# Stumpy Resurrection x Restomod



## breakdanceswithwolves (7 mo ago)

Scored this off CL in Boulder for $240, completely original. Swapped to XT M8000, v brakes, Thomson post and tossed some 2.25 Maxxis Ikon's on there. Just rebuilt the original cage bearing, threaded 1-inch headset and it's good as new. Needs some chain line work, but it's for mild trails and some gravel races here and there. 

We had one of these on the floor when I worked in a bike shop in the early '90s. They retailed for under a grand but I rode something else since I was racing Norba XC at the time and these Stumpies were not suspension corrected. 

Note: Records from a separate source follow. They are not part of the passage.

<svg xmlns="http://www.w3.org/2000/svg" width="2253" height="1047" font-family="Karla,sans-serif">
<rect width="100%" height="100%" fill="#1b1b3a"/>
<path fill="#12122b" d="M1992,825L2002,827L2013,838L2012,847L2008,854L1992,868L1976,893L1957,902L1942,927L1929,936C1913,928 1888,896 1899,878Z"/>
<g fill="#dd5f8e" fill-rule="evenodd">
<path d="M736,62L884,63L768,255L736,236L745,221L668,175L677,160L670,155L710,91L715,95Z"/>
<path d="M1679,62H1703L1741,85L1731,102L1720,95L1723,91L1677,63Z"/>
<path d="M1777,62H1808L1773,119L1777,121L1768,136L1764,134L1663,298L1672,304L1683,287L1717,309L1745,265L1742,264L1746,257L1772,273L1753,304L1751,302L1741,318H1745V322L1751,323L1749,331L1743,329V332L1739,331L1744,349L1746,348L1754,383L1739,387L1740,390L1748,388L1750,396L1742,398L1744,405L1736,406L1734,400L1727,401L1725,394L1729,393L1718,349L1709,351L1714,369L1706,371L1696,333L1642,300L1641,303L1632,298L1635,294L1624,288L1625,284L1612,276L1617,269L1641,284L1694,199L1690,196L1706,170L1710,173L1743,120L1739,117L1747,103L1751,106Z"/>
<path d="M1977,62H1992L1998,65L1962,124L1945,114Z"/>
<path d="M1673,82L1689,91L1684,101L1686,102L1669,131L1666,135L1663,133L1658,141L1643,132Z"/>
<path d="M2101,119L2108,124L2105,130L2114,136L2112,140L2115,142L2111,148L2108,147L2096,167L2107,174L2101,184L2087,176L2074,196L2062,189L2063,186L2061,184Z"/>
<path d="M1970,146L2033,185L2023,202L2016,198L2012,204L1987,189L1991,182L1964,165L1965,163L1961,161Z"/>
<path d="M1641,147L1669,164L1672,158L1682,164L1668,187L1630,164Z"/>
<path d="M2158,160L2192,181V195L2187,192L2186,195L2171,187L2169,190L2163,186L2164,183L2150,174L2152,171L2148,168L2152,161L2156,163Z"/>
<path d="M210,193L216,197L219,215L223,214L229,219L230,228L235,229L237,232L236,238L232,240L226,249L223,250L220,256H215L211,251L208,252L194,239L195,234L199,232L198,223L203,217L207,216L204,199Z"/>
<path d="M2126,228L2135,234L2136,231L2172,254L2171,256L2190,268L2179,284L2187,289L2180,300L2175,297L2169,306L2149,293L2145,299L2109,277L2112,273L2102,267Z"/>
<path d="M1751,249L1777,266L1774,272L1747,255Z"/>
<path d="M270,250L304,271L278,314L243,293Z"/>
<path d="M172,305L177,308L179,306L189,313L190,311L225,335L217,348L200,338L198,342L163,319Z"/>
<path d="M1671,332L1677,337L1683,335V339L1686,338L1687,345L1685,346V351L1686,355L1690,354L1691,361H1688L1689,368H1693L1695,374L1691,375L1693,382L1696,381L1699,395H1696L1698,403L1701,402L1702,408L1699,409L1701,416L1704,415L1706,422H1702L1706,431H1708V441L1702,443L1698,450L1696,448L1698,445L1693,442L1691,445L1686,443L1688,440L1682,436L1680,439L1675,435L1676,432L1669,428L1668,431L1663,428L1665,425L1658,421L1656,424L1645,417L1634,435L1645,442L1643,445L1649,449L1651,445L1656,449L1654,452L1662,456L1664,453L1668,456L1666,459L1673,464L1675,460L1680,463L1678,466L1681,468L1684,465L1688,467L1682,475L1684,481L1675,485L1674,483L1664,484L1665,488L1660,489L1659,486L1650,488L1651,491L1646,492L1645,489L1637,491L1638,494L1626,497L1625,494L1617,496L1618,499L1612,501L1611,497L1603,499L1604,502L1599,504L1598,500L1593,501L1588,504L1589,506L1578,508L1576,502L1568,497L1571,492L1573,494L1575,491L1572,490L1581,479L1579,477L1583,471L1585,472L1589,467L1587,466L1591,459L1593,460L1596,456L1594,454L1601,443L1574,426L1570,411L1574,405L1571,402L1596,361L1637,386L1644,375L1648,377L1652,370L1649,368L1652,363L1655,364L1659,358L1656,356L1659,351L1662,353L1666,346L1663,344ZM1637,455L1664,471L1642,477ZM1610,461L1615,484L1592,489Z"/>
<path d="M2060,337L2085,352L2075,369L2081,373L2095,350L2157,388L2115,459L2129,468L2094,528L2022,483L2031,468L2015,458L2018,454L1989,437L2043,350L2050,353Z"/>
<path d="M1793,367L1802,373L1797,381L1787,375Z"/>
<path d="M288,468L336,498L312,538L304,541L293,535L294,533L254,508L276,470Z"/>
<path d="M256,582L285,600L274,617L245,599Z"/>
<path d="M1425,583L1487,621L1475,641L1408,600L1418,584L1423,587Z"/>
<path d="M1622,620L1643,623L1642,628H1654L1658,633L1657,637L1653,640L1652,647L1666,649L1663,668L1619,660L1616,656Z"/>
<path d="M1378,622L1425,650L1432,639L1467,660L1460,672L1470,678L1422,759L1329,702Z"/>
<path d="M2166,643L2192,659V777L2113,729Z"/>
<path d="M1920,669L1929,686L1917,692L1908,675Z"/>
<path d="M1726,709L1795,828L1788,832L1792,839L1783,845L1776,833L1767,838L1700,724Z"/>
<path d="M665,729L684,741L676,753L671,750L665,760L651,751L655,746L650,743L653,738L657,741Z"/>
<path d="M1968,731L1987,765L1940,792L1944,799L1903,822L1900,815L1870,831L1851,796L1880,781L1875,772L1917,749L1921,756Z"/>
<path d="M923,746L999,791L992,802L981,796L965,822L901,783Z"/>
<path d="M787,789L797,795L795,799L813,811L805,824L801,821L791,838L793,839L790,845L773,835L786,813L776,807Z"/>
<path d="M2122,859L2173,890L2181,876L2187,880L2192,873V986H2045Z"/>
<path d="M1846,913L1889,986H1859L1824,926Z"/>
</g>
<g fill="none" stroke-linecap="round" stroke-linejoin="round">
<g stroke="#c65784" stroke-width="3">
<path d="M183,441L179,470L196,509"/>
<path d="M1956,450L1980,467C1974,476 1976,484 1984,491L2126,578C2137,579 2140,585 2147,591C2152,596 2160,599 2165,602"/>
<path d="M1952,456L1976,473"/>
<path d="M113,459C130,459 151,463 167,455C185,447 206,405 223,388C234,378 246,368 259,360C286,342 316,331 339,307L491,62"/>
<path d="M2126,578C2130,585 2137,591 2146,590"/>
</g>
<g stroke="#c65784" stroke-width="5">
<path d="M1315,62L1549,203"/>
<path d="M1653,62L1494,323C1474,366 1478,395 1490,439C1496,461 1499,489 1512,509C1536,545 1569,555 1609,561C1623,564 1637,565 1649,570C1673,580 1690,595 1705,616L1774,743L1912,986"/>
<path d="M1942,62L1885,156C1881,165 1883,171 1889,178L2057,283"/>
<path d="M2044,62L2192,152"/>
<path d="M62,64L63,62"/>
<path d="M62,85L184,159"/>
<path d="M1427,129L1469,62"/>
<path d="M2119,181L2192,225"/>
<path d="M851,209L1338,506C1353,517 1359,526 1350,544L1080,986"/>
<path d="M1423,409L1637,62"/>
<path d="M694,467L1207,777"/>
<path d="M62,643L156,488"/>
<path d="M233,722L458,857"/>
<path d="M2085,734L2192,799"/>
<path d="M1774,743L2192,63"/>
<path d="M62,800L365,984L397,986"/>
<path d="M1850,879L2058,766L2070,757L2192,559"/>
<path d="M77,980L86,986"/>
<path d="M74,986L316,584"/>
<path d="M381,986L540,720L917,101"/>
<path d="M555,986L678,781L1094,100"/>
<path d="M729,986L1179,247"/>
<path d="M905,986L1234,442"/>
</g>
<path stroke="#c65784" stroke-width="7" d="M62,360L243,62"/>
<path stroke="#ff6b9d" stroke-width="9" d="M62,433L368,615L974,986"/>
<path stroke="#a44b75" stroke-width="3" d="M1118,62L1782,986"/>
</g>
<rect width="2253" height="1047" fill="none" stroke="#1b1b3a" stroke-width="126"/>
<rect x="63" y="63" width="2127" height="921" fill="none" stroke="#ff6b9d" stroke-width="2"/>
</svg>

Of course it's not as capable as my modern spec hardtail or certainly any trail bike, but that's kindof the point. I'm coming back to MTB after a loooong stint in road and CX and trying to get my basic skills back, and a bike like this really makes me work for it on the technical stuff, think about gear selection, weight shifting, picking good lines, etc. which is pretty critical for all the roots we have out here in Virginia.


----------



## jonshonda (Apr 21, 2011)

Very nice! I can't believe I don't have pics of it, but I had that same era Stumpy PRO (I think it was the pro, white, all XT components?). I repainted it Acura Integra Championship White, rode it a few times, and sold it to someone who could enjoy it more. At 6'2" not many bikes of that era fit me, so it had to go.


----------



## JPL65 (Jul 20, 2008)

Nice ride, and I like your reasoning on using it.


----------